New Jersey polyomavirus

Virus classification
- (unranked): Virus
- Realm: Monodnaviria
- Kingdom: Shotokuvirae
- Phylum: Cossaviricota
- Class: Papovaviricetes
- Order: Sepolyvirales
- Family: Polyomaviridae
- Genus: Alphapolyomavirus
- Species: Alphapolyomavirus terdecihominis
- Synonyms: Human polyomavirus 13;

= New Jersey polyomavirus =

Polyomavirus that infects humans

New Jersey polyomavirus (NJPyV, also known as Human polyomavirus 13) is a virus of the polyomavirus family that infects human hosts. It was first identified in 2014 in a pancreatic transplant patient in New Jersey. It is the 13th and most recent human polyomavirus to be described.

== Discovery ==
NJPyV was first reported in 2014 after it was isolated from epithelial cells of a pancreatic transplant patient presenting with blindness, vasculitis, myopathy, and dermatosis. After doctors were unable to identify known viral causes of the patient's symptoms, a research team led by virologist Ian Lipkin screened samples of affected tissue for the presence of novel viruses, and identified the genome of a novel polyomavirus.

== Genome ==
The organization of the NJPyV genome is typical of polyomaviruses.
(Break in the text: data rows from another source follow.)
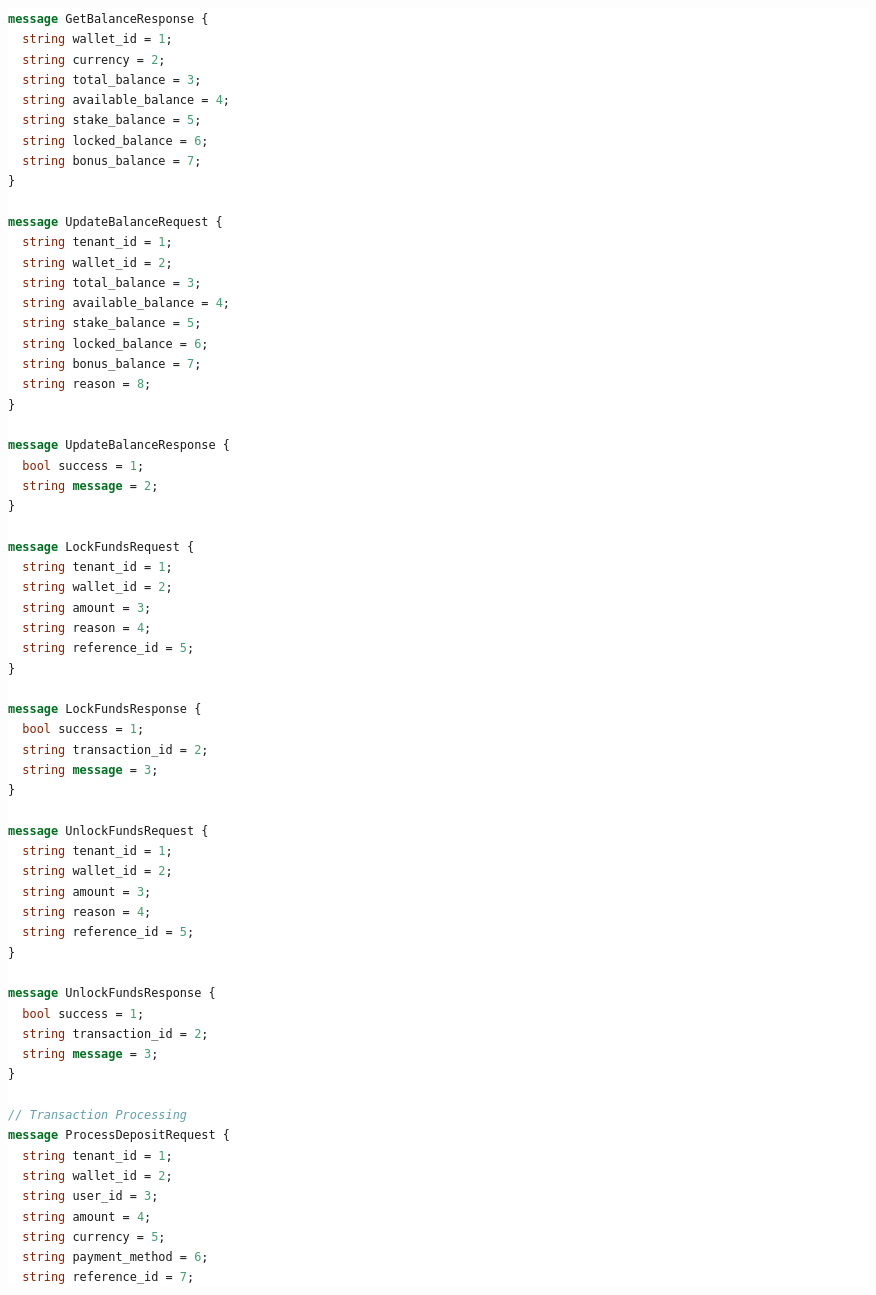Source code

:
 ```protobuf
message GetBalanceResponse {
  string wallet_id = 1;
  string currency = 2;
  string total_balance = 3;
  string available_balance = 4;
  string stake_balance = 5;
  string locked_balance = 6;
  string bonus_balance = 7;
}

message UpdateBalanceRequest {
  string tenant_id = 1;
  string wallet_id = 2;
  string total_balance = 3;
  string available_balance = 4;
  string stake_balance = 5;
  string locked_balance = 6;
  string bonus_balance = 7;
  string reason = 8;
}

message UpdateBalanceResponse {
  bool success = 1;
  string message = 2;
}

message LockFundsRequest {
  string tenant_id = 1;
  string wallet_id = 2;
  string amount = 3;
  string reason = 4;
  string reference_id = 5;
}

message LockFundsResponse {
  bool success = 1;
  string transaction_id = 2;
  string message = 3;
}

message UnlockFundsRequest {
  string tenant_id = 1;
  string wallet_id = 2;
  string amount = 3;
  string reason = 4;
  string reference_id = 5;
}

message UnlockFundsResponse {
  bool success = 1;
  string transaction_id = 2;
  string message = 3;
}

// Transaction Processing
message ProcessDepositRequest {
  string tenant_id = 1;
  string wallet_id = 2;
  string user_id = 3;
  string amount = 4;
  string currency = 5;
  string payment_method = 6;
  string reference_id = 7;
```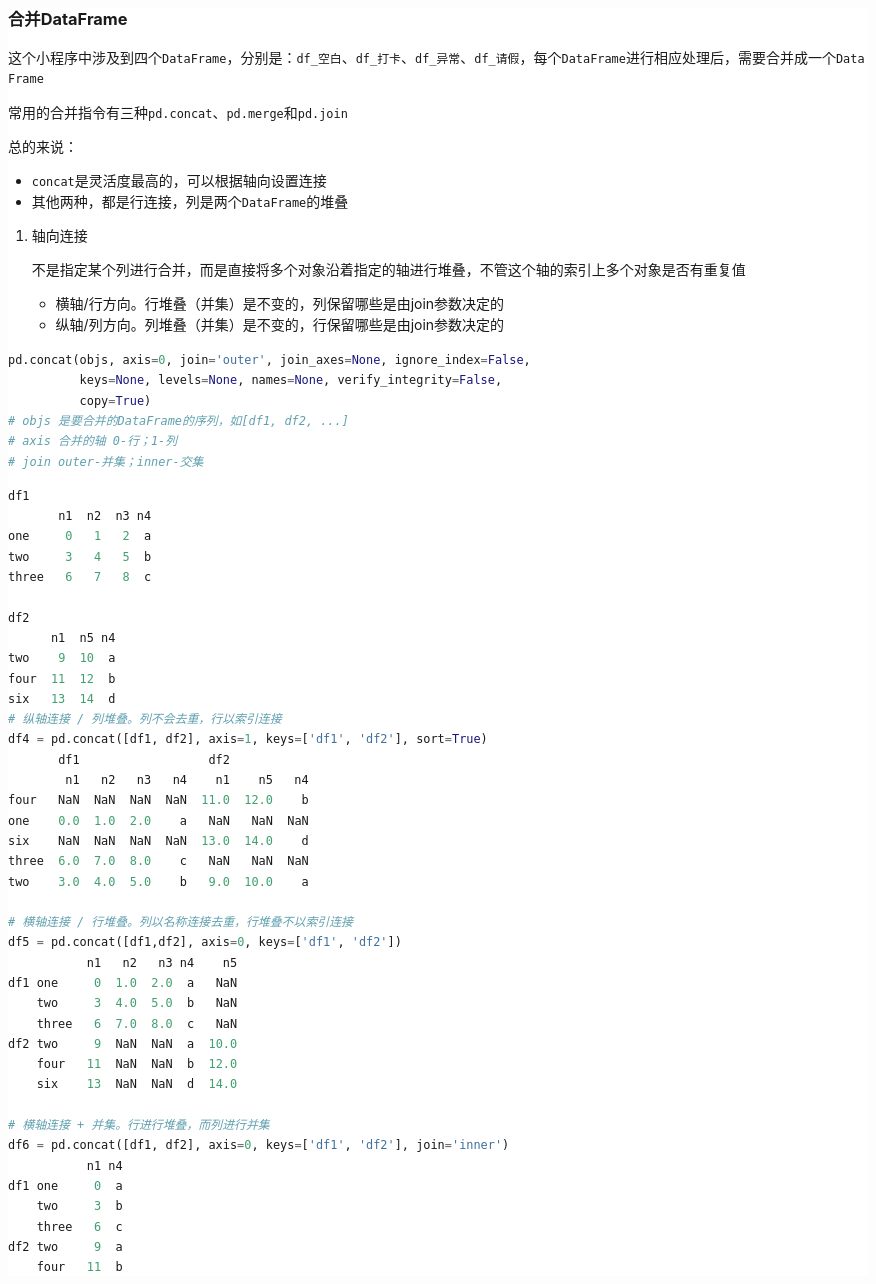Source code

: ### 合并DataFrame

这个小程序中涉及到四个`DataFrame`，分别是：`df_空白`、`df_打卡`、`df_异常`、`df_请假`，每个`DataFrame`进行相应处理后，需要合并成一个`DataFrame`

常用的合并指令有三种`pd.concat`、`pd.merge`和`pd.join`

总的来说：

- `concat`是灵活度最高的，可以根据轴向设置连接
- 其他两种，都是行连接，列是两个`DataFrame`的堆叠

1. 轴向连接

   不是指定某个列进行合并，而是直接将多个对象沿着指定的轴进行堆叠，不管这个轴的索引上多个对象是否有重复值

   - 横轴/行方向。行堆叠（并集）是不变的，列保留哪些是由join参数决定的
   - 纵轴/列方向。列堆叠（并集）是不变的，行保留哪些是由join参数决定的

```python
pd.concat(objs, axis=0, join='outer', join_axes=None, ignore_index=False,
          keys=None, levels=None, names=None, verify_integrity=False,
          copy=True)
# objs 是要合并的DataFrame的序列，如[df1, df2, ...]
# axis 合并的轴 0-行；1-列
# join outer-并集；inner-交集
```

```python
df1
       n1  n2  n3 n4
one     0   1   2  a
two     3   4   5  b
three   6   7   8  c
 
df2
      n1  n5 n4
two    9  10  a
four  11  12  b
six	  13  14  d
# 纵轴连接 / 列堆叠。列不会去重，行以索引连接
df4 = pd.concat([df1, df2], axis=1, keys=['df1', 'df2'], sort=True) 
       df1                  df2           
        n1   n2   n3   n4    n1    n5   n4
four   NaN  NaN  NaN  NaN  11.0  12.0    b
one    0.0  1.0  2.0    a   NaN   NaN  NaN
six    NaN  NaN  NaN  NaN  13.0  14.0    d
three  6.0  7.0  8.0    c   NaN   NaN  NaN
two    3.0  4.0  5.0    b   9.0  10.0    a
 
# 横轴连接 / 行堆叠。列以名称连接去重，行堆叠不以索引连接
df5 = pd.concat([df1,df2], axis=0, keys=['df1', 'df2'])
           n1   n2   n3 n4    n5
df1 one     0  1.0  2.0  a   NaN
    two     3  4.0  5.0  b   NaN
    three   6  7.0  8.0  c   NaN
df2 two     9  NaN  NaN  a  10.0
    four   11  NaN  NaN  b  12.0
    six    13  NaN  NaN  d  14.0

# 横轴连接 + 并集。行进行堆叠，而列进行并集
df6 = pd.concat([df1, df2], axis=0, keys=['df1', 'df2'], join='inner')
           n1 n4
df1 one     0  a
    two     3  b
    three   6  c
df2 two     9  a
    four   11  b
```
At around 5.1 kilobase pairs in length, it contains six identifiable genes: the small tumor antigen, large tumor antigen, and alternative tumor antigen (ALTO); and three viral coat proteins, VP1, VP2, and VP3. The ALTO protein is an unusual alternative splicing product of the "late region" of the genome, which canonically encodes the small and large tumor antigens; expression of ALTO has also been reported in trichodysplasia spinulosa polyomavirus.

== Taxonomy ==
In the 2015 taxonomic update to the polyomavirus group, the International Committee on Taxonomy of Viruses classified NJPyV as a member of the genus Alphapolyomavirus, along with murine polyomavirus (Alphapolyomavirus muris).

== Prevalence ==
The prevalence of NJPyV is unknown, though other human polyomaviruses are fairly common and usually asymptomatic. Only a small number of studies have yet attempted to screen for NJPyV seroprevalence in the general population. Although one study reported its prevalence at nearly 60% of the study population, others have found prevalence to be very low or undetectable. It is unclear if the New Jersey index case was newly infected at the time symptoms manifested, or if a latent infection was reactivated in the context of stress and immunosuppression (a known mechanism of pathogenicity for polyomaviruses).

== Clinical manifestations ==
NJPyV was discovered in clinical samples from a single patient; outside of this case report, the clinical effects of NJPyV are unknown.